—Pero Chris, ¿cómo es posible que siga vivo? —preguntó Ángela, retomando una vez más un tema que ya había sacado a relucir en varias ocasiones durante lo que resultó ser una larga e incómoda noche—. ¿Estás seguro de que era Yacoub?
Estaban sentados en el coche de alquiler en el aparcamiento de un restaurante de horario continuo a las afueras de Jerusalén, esperando que abrieran para poder desayunar.
Bronson no había visto a ningún sospechoso, ni en el interior del hotel ni en los alrededores, cuando había corrido hasta allí después de dejar a Ángela en el bar. Había revisado exhaustivamente el exterior del edificio y luego había entrado, había recogido sus escasas pertenencias, había pagado la cuenta entregando un puñado de billetes al desconcertado recepcionista del turno de noche y se había largado. Llevaban en el coche prácticamente desde entonces, porque sus intentos de encontrar un hotel que aceptara nuevos huéspedes después de la media noche habían resultado infructuosos. Al final, Bronson había claudicado y se había dirigido a Jerusalén y el aparcamiento del restaurante le había parecido un lugar tan bueno como cualquier otro para pasar el resto de la noche.
Una vez estacionaron, había limpiado con cuidado el corte que Ángela se había hecho en la planta del pie izquierdo.

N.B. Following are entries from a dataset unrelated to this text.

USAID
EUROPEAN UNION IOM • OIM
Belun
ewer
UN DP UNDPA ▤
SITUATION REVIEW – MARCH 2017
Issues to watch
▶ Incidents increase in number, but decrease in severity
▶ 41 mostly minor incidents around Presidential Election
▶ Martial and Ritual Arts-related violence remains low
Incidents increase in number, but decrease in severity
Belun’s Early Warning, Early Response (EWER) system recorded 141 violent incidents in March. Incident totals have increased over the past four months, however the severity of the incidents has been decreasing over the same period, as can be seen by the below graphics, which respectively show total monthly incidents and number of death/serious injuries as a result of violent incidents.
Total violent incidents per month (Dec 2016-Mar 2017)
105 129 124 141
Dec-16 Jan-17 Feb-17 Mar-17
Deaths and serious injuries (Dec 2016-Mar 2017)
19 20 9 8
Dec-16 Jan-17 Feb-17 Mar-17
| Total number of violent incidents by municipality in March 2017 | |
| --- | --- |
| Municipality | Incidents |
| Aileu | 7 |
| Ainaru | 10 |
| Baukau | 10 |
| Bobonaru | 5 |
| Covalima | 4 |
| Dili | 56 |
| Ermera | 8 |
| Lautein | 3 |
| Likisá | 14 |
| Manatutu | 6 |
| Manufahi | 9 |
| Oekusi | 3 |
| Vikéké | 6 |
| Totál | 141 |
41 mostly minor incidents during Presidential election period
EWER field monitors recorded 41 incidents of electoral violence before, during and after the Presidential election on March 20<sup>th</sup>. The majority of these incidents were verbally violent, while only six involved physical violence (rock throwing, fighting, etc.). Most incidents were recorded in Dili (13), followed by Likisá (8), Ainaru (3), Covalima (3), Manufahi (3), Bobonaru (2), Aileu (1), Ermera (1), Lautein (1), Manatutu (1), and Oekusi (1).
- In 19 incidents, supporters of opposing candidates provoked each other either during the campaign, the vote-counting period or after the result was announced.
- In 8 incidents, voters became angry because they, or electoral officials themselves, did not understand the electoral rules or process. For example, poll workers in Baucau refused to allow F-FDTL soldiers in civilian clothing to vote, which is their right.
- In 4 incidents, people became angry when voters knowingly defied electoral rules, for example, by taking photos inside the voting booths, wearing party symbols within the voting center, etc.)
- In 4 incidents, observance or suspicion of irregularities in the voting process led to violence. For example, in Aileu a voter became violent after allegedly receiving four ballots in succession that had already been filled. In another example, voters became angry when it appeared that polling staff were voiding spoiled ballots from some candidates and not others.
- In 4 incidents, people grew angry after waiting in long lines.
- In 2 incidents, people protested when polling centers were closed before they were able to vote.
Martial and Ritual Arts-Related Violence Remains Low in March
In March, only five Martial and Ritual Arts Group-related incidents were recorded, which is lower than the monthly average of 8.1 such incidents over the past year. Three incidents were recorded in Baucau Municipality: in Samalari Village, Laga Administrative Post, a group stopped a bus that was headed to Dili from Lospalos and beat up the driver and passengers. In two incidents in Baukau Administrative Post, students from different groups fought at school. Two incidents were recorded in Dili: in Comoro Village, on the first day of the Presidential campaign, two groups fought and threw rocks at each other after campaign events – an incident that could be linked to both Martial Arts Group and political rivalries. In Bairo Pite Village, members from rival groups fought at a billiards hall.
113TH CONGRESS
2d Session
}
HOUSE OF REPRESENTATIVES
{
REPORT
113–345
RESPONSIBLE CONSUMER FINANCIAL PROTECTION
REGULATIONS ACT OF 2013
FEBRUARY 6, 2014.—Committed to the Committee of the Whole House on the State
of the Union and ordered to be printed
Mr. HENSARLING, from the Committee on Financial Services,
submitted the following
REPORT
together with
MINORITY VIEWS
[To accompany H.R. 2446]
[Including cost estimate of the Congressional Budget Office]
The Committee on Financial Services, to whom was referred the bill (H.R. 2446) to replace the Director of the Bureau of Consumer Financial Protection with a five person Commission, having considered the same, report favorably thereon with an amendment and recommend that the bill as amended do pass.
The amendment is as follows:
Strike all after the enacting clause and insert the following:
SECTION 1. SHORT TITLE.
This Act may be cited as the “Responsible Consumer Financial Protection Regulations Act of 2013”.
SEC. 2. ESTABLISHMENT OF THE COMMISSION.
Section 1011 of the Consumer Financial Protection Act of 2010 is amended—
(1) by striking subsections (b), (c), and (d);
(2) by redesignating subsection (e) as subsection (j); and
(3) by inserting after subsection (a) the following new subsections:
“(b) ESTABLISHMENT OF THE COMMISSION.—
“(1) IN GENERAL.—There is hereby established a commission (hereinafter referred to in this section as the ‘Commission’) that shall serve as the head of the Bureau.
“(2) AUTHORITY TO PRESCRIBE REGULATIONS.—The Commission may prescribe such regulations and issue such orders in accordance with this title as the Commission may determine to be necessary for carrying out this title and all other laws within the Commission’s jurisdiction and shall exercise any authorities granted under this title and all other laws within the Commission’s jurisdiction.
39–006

No era muy profundo, pero era evidente que tenía que ser muy doloroso. Le había puesto un trozo de gasa y unas tiras de esparadrapo que había comprado en una farmacia de guardia en Tel Aviv. Ángela se había puesto un par de zapatillas de deporte y había intentado dar algunos pasos. No era muy elegante, pero al menos podía volver a caminar, pues, por algún tiempo, no podría correr.
Bronson suspiró.
—Mira —dijo—. La cara de Yacoub no es, precisamente, fácil de olvidar. Y no te lo dije antes, pero lo que hizo Jalal Talabani cuando nos rescató me pareció demasiado sencillo. Aun contando con el elemento sorpresa, a un hombre solo le resultaría muy difícil deshacerse de tres hombres armados, especialmente teniendo en cuenta que se encontraba en una casa en la que no había estado antes. Creo que contó con ayuda y la única explicación posible es que Yacoub lo organizara todo.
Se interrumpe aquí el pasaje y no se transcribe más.